Monitoring & Observability

What the platform sees about itself — metrics, dashboards, alerts. Where to look when something's wrong, and what gets paged in the middle of the night.

Why It Matters

A sovereign platform that can't see itself can't be trusted. The monitoring stack answers three questions every good operator asks at least weekly:

Is the supply invariant still zero? (If not, nothing else matters.)
Is the network hitting its SLOs — latency, error rate, transfer throughput?
What's the shape of the next failure? — trends, saturation, early warnings before anything breaks.

This chapter covers how the stack produces that visibility, where to look for what, and what alerts exist so you know an incident has been recognized.

The Stack

Prometheus for metrics.
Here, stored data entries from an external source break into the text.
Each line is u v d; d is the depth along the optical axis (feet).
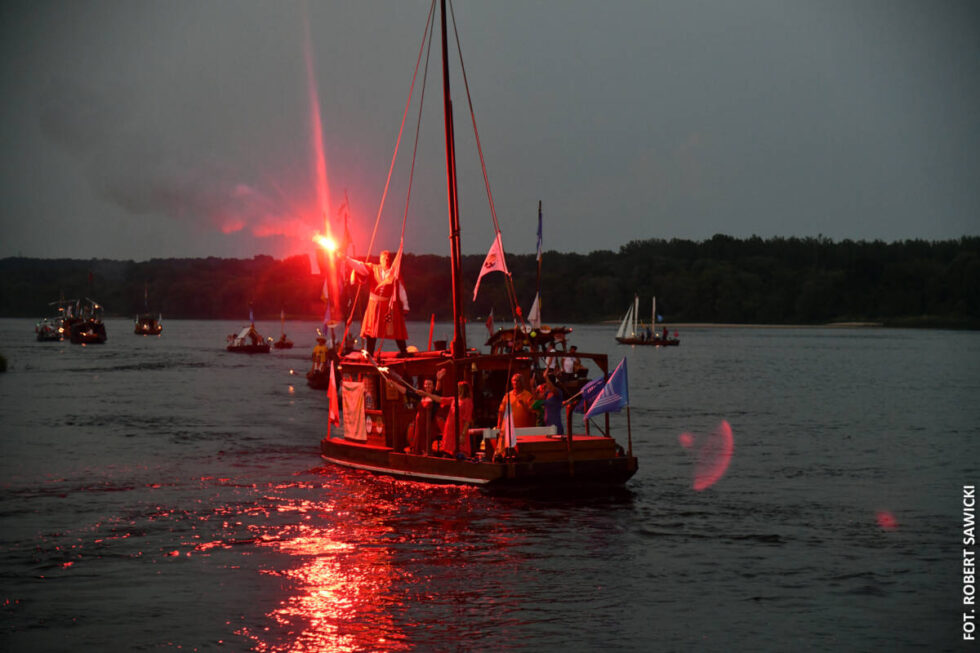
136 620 60.75
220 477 109.60
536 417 98.37
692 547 78.07
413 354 109.40
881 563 73.82
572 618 60.90
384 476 106.73
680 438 151.43
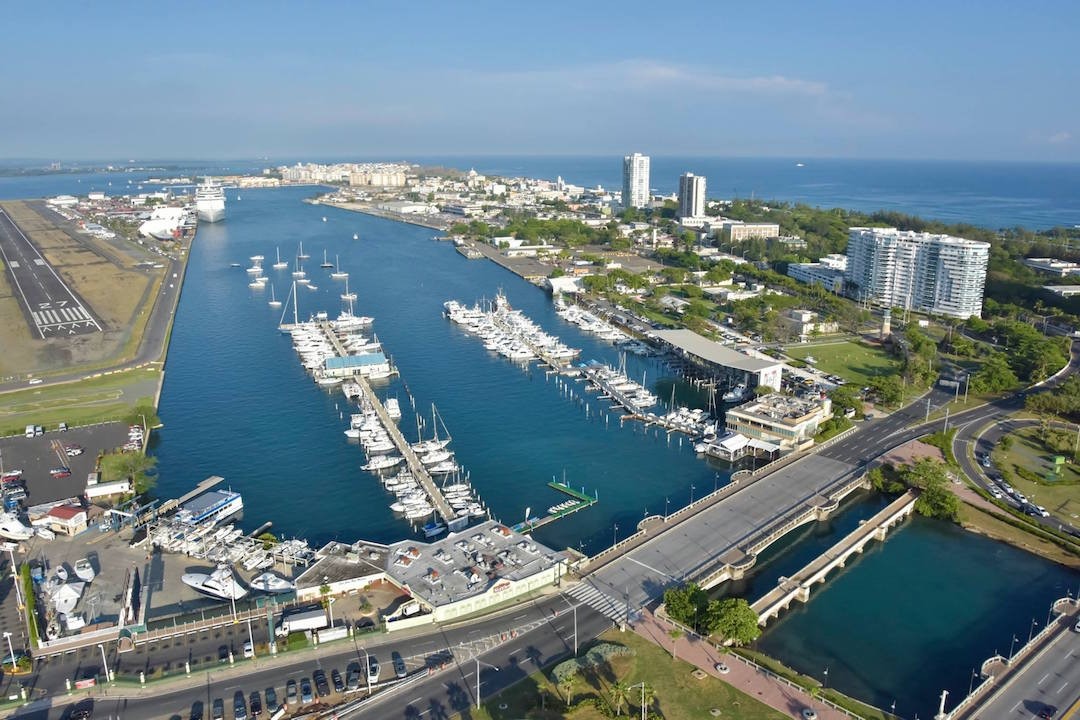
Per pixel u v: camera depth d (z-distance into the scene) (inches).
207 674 6338.6
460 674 6304.1
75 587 7549.2
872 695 6378.0
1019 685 6245.1
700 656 6530.5
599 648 6437.0
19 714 5876.0
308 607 7273.6
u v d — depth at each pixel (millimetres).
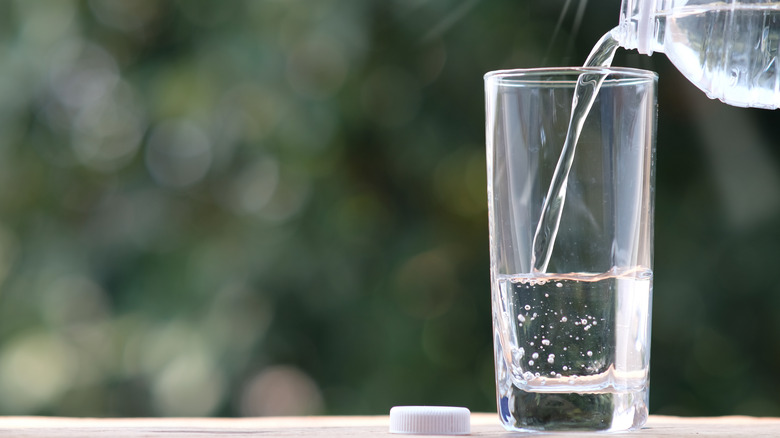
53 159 5840
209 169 5523
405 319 5504
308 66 5230
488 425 1731
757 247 4965
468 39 5191
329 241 5473
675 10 1712
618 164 1516
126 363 5434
Grafana for dashboards. Alertmanager for routing. cAdvisor for container stats. That's it — deliberately boring, industry-standard, auditable.

Illustrative of the reference multi-frame deployment; a single-registry install scrapes one registry, TEG, and event-store — the same metric families, fewer targets.

Continuous development

Dashboards and alert rules ship as a continuously evolving set — the dashboards and alert rules below are the current state, not a frozen surface. New panels, new rules, and protocol_* business metrics land regularly as the platform itself evolves. If something looks light, it's because the next refresh is queued.

Every service exposes /metrics in Prometheus format. Prometheus scrapes every 15 seconds, stores time series, and evaluates alert rules. Alertmanager routes firing alerts to email (and any other notifier you wire up). Grafana reads from Prometheus for dashboards and from the registry's own APIs for app-level views.

What's Measured

Three layers, with honest scope of what's wired today.

Infrastructure

cadvisor — container CPU, memory, network I/O per service.
node-exporter — host-level CPU, memory, disk, network.
postgres-exporter — every Postgres instance scraped (the registry DB, TEG DB, and event-store DB; more in a multi-frame deployment). Connection counts, query latency, replication lag, cache hit ratio (the pg_* family).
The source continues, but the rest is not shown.